Elle hoche la tête et me gratifie d'un petit signe de la main alors que je me tourne en direction de la porte afin d'ouvrir celle-ci et de quitter la demeure des Bakugou, non sans lui adresser un 'au revoir' au préalable. Katsuki me suit, annonçant à sa mère qu'il me raccompagne et, après avoir refermé la porte derrière nous et avoir entamé notre chemin vers chez moi, il m'interpelle, mains dans les poches, iris rivées droit devant lui.
« Deku, y'a un truc que j'dois te demander.
- Oui, Kacchan ?
- Le truc comme quoi le daron de double-face est parti en voyage ou j'sais pas trop quoi... C'est du flan, pas vrai ? »
Sa question, aussi directe qu'assurée, me prend par surprise et fait se glacer le temps d'une seconde le sang dans mes veines. Comment peut-il être au courant ? J'ai fait en sorte de demeurer le plus vague possible quant à cette histoire ! Est-ce que Shouto l'a mis, dans la confidence ? Non, c'est peu probable. Les deux ne s'entendent pas plus que cela et je ne vois pas le bicolore, réservé tel qu'il est, conter ses histoires de familles à mon ami d'enfance alors qu'il ne m'en a même pas parlé de manière explicite. De plus, si le principal concerné le lui avait révélé, il n'aurait pas posé la question.
J'ouvre la bouche, la referme. Aucun son ne m'échappe, mon silence ne pouvant que confirmer ses dires. Mentir à Katsuki ne m'est pas aisé : il parvient à lire en moi comme dans un livre ouvert. Et, même si cette sensation s'est apaisée, son aura intimidante m'empêche de garder mon calme lorsque je m'y risque, faisant accélérer mon débit de parole et me poussant à butter sur chacun de mes mots.
« J'me disais bien, répond-il à mon mutisme. C'était louche qu'il se barre de chez lui quelques jours après son 'accident'. Qu'il demande à rester chez toi direct après être sorti de l'hôpital. Et puis, y'a son message, aussi. C'est évident qu'on lui a foutu sur la gueule.
- ... S'il te plaît, n'en parle pas, murmuré-je à demie-voix. Pour être honnête, il ne me l'a pas vraiment dit mais... Il l'a quand même très fortement sous-entendu. Donc ce n'était pas difficile à deviner. Mais je ne pense pas qu'il veuille que ça se sache dans tout le lycée.
- Tu m'connais, nan ? J'suis pas du genre à rapporter ce genre de trucs. »
Je le sais, le blond se montre bien trop désintéressé des autres pour s'embêter à ébruiter des choses les concernant dans le simple but de faire la conversation. S'il se retrouve en possession de ce genre d'informations, il ne s'en servira qu'en cas de besoin : s'il apprend que Shouto est en danger, par exemple. D'ailleurs, d'ordinaire, il se moquerait bien de chercher à savoir ce qu'il se passe. Il tirerait des conclusions de son côté, sans les partager.

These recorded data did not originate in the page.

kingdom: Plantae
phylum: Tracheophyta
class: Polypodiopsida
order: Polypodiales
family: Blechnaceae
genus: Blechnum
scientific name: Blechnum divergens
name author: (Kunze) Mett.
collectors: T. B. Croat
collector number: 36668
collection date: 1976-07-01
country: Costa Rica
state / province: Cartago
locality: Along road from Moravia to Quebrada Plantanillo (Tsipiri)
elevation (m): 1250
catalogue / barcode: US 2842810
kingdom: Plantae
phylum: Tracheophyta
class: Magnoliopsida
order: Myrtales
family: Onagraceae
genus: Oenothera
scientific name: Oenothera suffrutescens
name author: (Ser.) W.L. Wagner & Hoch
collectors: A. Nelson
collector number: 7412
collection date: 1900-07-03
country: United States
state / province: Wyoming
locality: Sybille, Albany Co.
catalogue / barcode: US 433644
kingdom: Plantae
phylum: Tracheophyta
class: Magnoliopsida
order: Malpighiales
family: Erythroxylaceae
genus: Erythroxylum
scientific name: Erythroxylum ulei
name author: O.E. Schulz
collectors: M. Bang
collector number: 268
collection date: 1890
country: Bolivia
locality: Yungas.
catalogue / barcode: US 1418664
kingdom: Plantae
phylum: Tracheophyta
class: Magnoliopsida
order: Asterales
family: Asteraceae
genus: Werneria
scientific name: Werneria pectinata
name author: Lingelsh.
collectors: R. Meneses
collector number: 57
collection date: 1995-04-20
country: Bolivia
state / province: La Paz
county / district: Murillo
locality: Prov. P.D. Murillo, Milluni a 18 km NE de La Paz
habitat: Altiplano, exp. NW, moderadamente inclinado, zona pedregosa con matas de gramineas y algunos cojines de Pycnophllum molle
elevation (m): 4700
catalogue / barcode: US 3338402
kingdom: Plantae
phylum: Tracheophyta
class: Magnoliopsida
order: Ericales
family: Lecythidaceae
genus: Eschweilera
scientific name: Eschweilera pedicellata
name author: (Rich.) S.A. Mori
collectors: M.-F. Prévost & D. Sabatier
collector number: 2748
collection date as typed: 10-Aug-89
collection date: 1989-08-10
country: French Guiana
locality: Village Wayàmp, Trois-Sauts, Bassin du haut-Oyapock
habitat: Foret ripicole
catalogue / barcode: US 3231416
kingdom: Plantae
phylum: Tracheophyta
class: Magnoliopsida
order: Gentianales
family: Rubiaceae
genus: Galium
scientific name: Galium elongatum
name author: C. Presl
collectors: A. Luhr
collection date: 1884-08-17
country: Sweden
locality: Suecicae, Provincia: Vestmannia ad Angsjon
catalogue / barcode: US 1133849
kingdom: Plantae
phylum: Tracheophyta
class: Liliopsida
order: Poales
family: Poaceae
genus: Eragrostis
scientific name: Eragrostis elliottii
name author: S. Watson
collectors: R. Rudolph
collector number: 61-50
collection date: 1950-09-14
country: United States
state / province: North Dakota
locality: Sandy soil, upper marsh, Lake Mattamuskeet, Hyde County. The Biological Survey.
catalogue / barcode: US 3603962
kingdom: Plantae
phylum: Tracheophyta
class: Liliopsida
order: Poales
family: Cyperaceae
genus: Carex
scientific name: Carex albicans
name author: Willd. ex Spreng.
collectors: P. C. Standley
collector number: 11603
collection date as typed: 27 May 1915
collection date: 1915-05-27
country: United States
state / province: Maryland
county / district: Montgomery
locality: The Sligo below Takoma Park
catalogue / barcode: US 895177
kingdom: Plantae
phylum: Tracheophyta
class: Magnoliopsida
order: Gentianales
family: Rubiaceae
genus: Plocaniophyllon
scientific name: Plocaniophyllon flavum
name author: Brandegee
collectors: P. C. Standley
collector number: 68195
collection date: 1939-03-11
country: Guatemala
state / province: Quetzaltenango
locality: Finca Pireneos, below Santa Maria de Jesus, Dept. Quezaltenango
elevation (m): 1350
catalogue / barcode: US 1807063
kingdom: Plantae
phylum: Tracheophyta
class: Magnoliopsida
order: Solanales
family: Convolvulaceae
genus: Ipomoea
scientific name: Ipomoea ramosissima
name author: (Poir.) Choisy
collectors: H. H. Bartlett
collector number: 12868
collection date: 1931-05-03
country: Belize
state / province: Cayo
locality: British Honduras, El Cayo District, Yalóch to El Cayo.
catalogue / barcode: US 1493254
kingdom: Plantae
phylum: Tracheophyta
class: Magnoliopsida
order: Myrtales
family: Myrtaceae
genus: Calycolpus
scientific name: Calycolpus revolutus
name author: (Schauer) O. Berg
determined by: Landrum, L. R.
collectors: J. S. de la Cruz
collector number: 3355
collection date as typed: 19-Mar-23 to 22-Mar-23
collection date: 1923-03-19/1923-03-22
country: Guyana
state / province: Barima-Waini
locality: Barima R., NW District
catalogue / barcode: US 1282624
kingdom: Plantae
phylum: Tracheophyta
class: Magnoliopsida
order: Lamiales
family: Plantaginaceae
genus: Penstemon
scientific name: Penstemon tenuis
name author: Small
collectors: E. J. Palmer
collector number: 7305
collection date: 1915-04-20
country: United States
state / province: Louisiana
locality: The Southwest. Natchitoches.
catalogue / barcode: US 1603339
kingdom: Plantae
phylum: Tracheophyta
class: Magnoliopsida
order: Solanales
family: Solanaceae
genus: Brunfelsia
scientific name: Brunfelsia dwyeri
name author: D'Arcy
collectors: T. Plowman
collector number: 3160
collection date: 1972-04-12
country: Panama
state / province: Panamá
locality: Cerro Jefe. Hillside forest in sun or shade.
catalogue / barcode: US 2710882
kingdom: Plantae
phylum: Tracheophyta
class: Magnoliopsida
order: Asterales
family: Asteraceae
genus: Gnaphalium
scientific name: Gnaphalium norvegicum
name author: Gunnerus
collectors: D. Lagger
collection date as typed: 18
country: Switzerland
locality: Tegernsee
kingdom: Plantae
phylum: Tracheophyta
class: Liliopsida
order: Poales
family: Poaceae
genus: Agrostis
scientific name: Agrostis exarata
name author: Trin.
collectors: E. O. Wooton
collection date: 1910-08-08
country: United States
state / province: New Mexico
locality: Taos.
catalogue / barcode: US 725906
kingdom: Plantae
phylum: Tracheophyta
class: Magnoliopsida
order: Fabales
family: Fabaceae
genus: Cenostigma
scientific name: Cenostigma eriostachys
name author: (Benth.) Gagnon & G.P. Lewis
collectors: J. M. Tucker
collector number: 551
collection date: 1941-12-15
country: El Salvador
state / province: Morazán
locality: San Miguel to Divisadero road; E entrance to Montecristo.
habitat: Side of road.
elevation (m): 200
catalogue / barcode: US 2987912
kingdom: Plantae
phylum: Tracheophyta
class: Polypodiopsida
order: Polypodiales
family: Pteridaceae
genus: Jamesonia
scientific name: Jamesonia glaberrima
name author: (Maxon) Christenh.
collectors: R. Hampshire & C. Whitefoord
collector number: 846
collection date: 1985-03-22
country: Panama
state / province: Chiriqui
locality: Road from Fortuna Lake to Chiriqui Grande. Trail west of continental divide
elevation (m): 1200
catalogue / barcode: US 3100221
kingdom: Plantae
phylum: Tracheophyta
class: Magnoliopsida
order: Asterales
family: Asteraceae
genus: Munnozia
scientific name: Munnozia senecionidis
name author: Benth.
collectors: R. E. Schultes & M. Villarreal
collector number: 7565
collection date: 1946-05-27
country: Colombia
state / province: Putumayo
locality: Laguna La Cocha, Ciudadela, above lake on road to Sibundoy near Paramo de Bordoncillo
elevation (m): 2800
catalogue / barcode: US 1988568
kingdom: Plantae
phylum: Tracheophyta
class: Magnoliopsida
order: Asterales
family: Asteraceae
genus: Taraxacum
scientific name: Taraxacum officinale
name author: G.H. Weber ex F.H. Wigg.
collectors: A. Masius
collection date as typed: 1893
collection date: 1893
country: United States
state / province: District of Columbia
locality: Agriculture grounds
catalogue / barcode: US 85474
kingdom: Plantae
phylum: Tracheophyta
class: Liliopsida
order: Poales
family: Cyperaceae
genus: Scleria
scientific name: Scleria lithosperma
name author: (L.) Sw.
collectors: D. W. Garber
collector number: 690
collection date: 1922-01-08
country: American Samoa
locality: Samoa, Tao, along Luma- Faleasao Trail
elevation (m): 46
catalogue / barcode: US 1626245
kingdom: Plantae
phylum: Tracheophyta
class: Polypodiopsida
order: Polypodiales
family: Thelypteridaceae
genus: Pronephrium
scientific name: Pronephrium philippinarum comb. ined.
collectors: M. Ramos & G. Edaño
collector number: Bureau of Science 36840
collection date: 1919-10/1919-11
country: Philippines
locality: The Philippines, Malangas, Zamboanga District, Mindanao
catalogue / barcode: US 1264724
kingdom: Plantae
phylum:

Mais comme nous nous rapprochons, lui et moi... J'imagine qu'il veut aussi s'assurer que mon implication dans cette histoire ne m'apporte pas de problèmes.
« Je pense que son père lui fait du mal, et que c'est pour ça qu'il est parti de chez lui. Il m'a un peu parlé de lui et... Je n'avais jamais entendu Shouto avoir autant la haine envers quelqu'un.
- Bah tu m'étonnes, s'il le maltraite y'a de quoi. Mais il va aller où, du coup ? Rester chez toi ?
- Non, non ! En fait, il voyait son frère aîné cet après-midi. Il va voir pour aller habiter chez lui.
- Je vois. »
Un petit silence s'installe entre nous, durant lequel Katsuki lève le nez vers le ciel dans un petit fredonnement pensif. J'ai hâte de savoir comment cela s'est déroulé, d'ailleurs, entre eux deux ! Je n'ai pas reçu de nouvelles de la part de mon ami, pour le moment. J'espère que le courant est passé, entre lui et ce frère qu'il a redécouvert après tout ce temps.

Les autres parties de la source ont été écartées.